President Donald Trump’s plans to offer tariff relief to various industries being harmed by his haphazard and destructive trade war seems like overwhelming proof that this was a disastrous, ill-conceived idea from the beginning.
The Trump administration has floated the idea of offering farmers subsidies (essentially, government welfare being proposed by the purportedly anti-welfare party) to help them cope with rising costs and foreign nations pulling back on purchasing American-made goods. And on Tuesday, Trump signed two executive orders shielding automakers from some tariffs and allowing them to apply for relief over the next two years — although some experts say that won’t be long enough. Trump also exempted some electronic devices from tariffs earlier this month, though his administration says those exemptions will only be temporary.
It’s as if Trump has blown several holes in the U.S. economy and he’s trying to plug them all with his fingers to stop it from leaking out.
It’s as if Trump has blown several holes in the U.S. economy and he’s trying to plug them all with his fingers to stop it from leaking out. And his varying justifications for why the tariffs are supposedly necessary means there’s no telling when this trade war against the rest of the world will end.

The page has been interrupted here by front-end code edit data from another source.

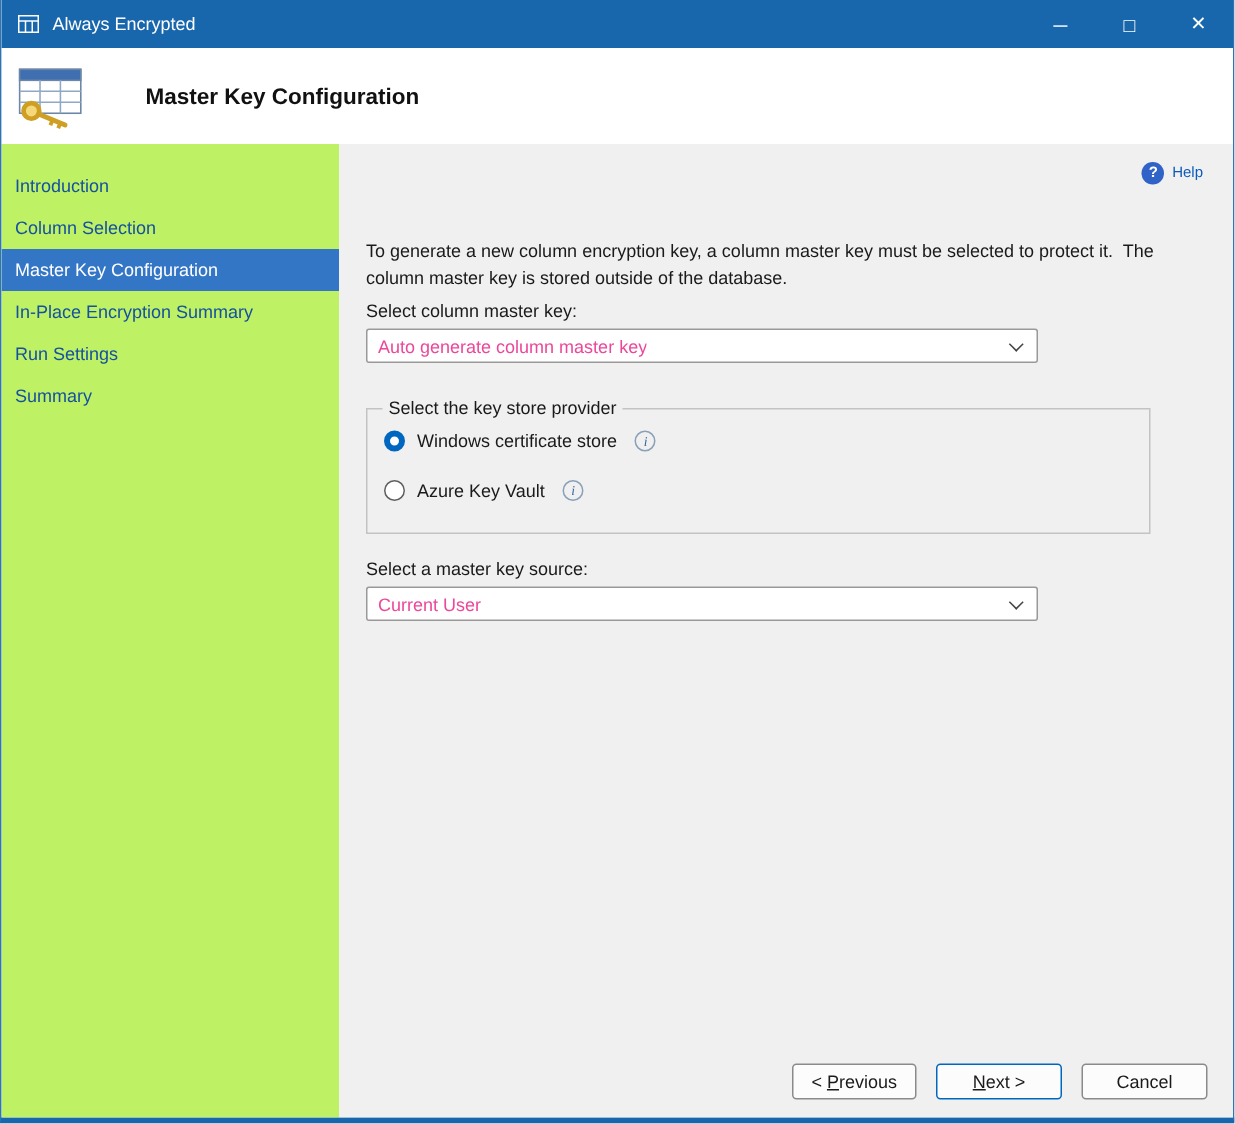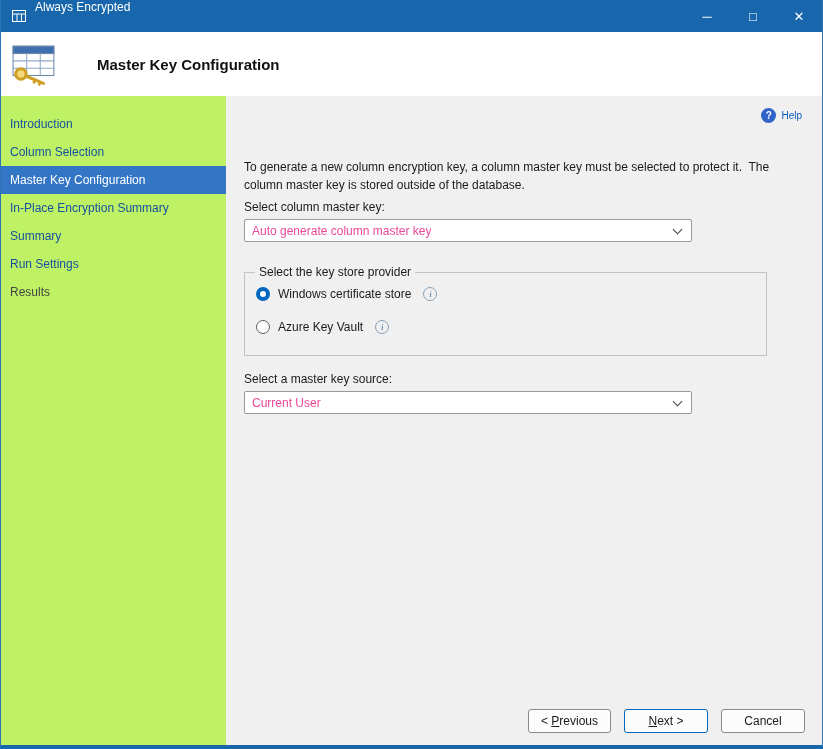--- a/index.html
+++ b/index.html
@@ -16,7 +16,7 @@
   
   .titlebar {
     height:32px; background:#1866ac; color:#fff;
-    display:flex; padding-left:10px; flex-shrink:0;
+    display:flex; align-items:center; padding-left:10px; flex-shrink:0;
   }
   .titlebar-icon { display:flex; align-items:center; }
   .titlebar-title { font-size:12px; margin-left:8px; }

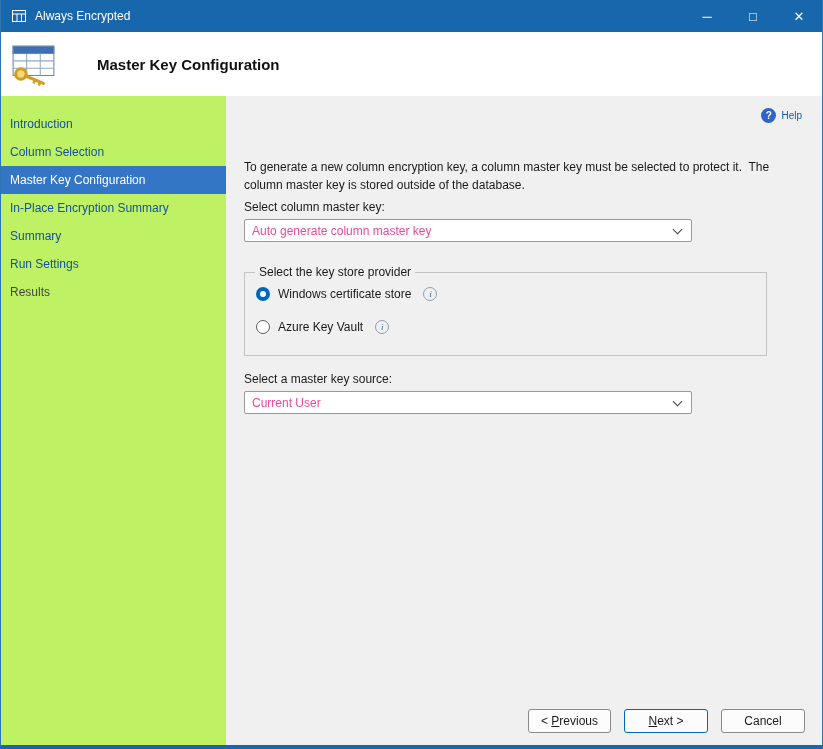--- a/index.html
+++ b/index.html
@@ -137,8 +137,8 @@
       <div class="nav-item">Column Selection</div>
       <div class="nav-item selected">Master Key Configuration</div>
       <div class="nav-item">In-Place Encryption Summary</div>
+      <div class="nav-item">Run Settings</div>
       <div class="nav-item">Summary</div>
-      <div class="nav-item">Run Settings</div>
       <div class="nav-item disabled">Results</div>
     </nav>
 

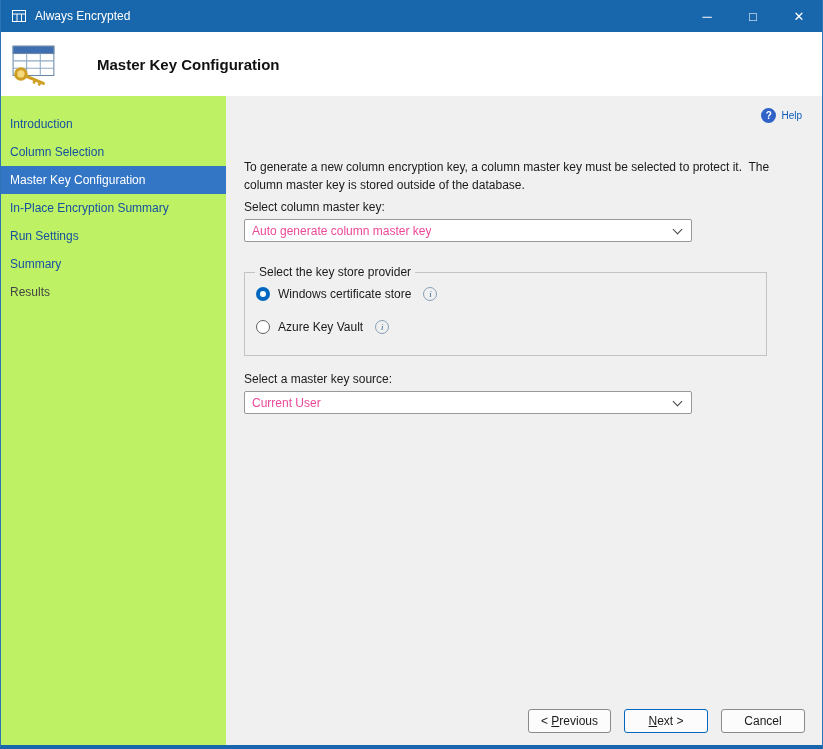--- a/index.html
+++ b/index.html
@@ -139,7 +139,6 @@
       <div class="nav-item">In-Place Encryption Summary</div>
       <div class="nav-item">Run Settings</div>
       <div class="nav-item">Summary</div>
-      <div class="nav-item disabled">Results</div>
     </nav>
 
     <main class="content">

For example, Trump has claimed that tariffs — at least on China, Mexico and Canada — were about stemming the flow of fentanyl into the United States. He has absurdly said that tariffs are about raising revenue to replace the federal income tax. And he has argued that tariffs are about bringing manufacturing back to the United States in a sizable way — even though economists say they will do no such thing.
And all of these justifications appear meaningless at the moment, given that the tariffs don’t seem to be forcing countries into the quick negotiations the president and his Cabinet have said would arise. Trump promised that dozens of trade deals would come to fruition before his 90-day pause on tariffs comes to a close, and, as of this writing, not a single one has been announced.
Meanwhile, some experts expect to see the worst impacts in the months ahead. Things clearly aren’t going as the Trump administration had anticipated, and the fact the president is offering relief (however insufficient) from the pain he is single-handedly inflicting on American businesses is a sure sign of that.